Page excerpt.
◆ ◆ ◆
What is the simplest standard conform way to produce a Segfault in C?

raise() can be used to raise a segfault:

raise(SIGSEGV);

A segmentation fault is an implementation defined behavior. The standard does not define how the implementation should deal with undefined behavior and in fact the implementation could optimize out undefined behavior and still be compliant. To be clear, implementation defined behavior is behavior which is not specified by the standard but the implementation should document. Undefined behavior is code that is non-portable or erroneous and whose behavior is unpredictable and therefore can not be relied on.

If we look at the C99 draft standard §3.4.3 undefined behavior which comes under the Terms, definitions and symbols section in paragraph 1 it says (emphasis mine going forward):

behavior, upon use of a nonportable or erroneous program construct or of erroneous data, for which this International Standard imposes no requirements

and in paragraph 2 says:

NOTE Possible undefined behavior ranges from ignoring the situation completely with unpredictable results, to behaving during translation or program execution in a documented manner characteristic of the environment (with or without the issuance of a diagnostic message), to terminating a translation or execution (with the issuance of a diagnostic message).

If, on the other hand, you simply want a method defined in the standard that will cause a segmentation fault on most Unix-like systems then raise(SIGSEGV) should accomplish that goal. Although, strictly speaking, SIGSEGV is defined as follows:

SIGSEGV an invalid access to storage

and §7.14 Signal handling <signal.h> says:

An implementation need not generate any of these signals, except as a result of explicit calls to the raise function. Additional signals and pointers to undeclarable functions, with macro definitions beginning, respectively, with the letters SIG and an uppercase letter or with SIG_ and an uppercase letter,219) may also be specified by the implementation. The complete set of signals, their semantics, and their default handling is implementation-defined; all signal numbers shall be positive.


The standard only mentions undefined behavior. It knows nothing about memory segmentation. Also note that the code that produces the error is not standard-conformant. Your code cannot invoke undefined behavior and be standard conformant at the same time.

Nonetheless, the shortest way to produce a segmentation fault on architectures that do generate such faults would be:

int main()
{
    *(int*)0 = 0;
}

Why is this sure to produce a segfault? Because access to memory address 0 is always trapped by the system; it can never be a valid access (at least not by userspace code.)

Note of course that not all architectures work the same way. On some of them, the above could not crash at all, but rather produce other kinds of errors. Or the statement could be perfectly fine, even, and memory location 0 is accessible just fine. Which is one of the reasons why the standard doesn't actually define what happens.
◆ ◆ ◆
Data to examine.
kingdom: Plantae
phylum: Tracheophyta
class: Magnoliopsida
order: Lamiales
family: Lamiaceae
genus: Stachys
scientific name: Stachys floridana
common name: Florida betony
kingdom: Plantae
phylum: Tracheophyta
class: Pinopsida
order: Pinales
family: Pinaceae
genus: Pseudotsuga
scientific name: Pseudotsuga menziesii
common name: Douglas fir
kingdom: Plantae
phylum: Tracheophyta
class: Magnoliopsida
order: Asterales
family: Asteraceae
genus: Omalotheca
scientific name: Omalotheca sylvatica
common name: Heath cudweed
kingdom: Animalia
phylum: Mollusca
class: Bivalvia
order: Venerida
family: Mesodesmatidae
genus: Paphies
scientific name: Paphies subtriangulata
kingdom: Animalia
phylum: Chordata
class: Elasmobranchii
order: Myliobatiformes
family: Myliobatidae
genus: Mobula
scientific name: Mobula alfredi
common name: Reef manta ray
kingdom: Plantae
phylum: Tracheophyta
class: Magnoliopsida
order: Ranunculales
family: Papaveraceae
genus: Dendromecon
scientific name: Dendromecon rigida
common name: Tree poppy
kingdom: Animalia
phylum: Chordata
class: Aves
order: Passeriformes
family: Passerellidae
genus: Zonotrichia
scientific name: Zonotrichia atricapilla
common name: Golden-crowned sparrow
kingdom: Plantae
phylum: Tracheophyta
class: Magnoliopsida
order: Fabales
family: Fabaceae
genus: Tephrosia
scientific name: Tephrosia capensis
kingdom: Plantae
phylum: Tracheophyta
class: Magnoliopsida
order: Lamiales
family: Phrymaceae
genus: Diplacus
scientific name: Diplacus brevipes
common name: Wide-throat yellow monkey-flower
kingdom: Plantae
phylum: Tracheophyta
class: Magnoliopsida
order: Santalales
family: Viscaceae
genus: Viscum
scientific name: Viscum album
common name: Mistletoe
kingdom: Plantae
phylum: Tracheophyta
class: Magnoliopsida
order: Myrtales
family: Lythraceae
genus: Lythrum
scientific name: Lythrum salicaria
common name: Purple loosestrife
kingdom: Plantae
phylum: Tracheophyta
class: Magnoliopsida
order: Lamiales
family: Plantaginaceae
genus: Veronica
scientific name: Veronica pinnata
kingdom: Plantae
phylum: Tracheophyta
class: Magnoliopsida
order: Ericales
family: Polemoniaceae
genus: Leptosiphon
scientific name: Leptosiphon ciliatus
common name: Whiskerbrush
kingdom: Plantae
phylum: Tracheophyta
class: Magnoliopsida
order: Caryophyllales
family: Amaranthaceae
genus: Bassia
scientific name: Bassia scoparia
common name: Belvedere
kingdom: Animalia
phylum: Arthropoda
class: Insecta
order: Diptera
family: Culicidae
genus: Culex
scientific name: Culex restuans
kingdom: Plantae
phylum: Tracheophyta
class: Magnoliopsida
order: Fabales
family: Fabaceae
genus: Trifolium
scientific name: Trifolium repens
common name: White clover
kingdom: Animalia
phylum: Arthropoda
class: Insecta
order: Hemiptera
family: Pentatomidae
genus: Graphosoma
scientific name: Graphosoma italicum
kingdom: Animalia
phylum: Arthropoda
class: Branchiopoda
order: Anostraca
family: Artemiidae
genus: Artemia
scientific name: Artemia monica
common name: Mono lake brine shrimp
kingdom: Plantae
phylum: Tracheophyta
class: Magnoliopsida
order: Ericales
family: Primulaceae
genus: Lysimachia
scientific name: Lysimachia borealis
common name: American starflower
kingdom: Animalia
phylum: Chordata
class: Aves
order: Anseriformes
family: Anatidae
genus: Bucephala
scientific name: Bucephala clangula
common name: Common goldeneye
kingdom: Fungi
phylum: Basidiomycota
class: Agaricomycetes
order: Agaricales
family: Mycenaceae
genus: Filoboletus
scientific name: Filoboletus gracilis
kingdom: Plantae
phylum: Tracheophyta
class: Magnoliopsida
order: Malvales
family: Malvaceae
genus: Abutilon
◆ ◆ ◆
In the text on producing a segmentation fault in C, how does the standard define SIGSEGV?

Written answer. An invalid access to storage.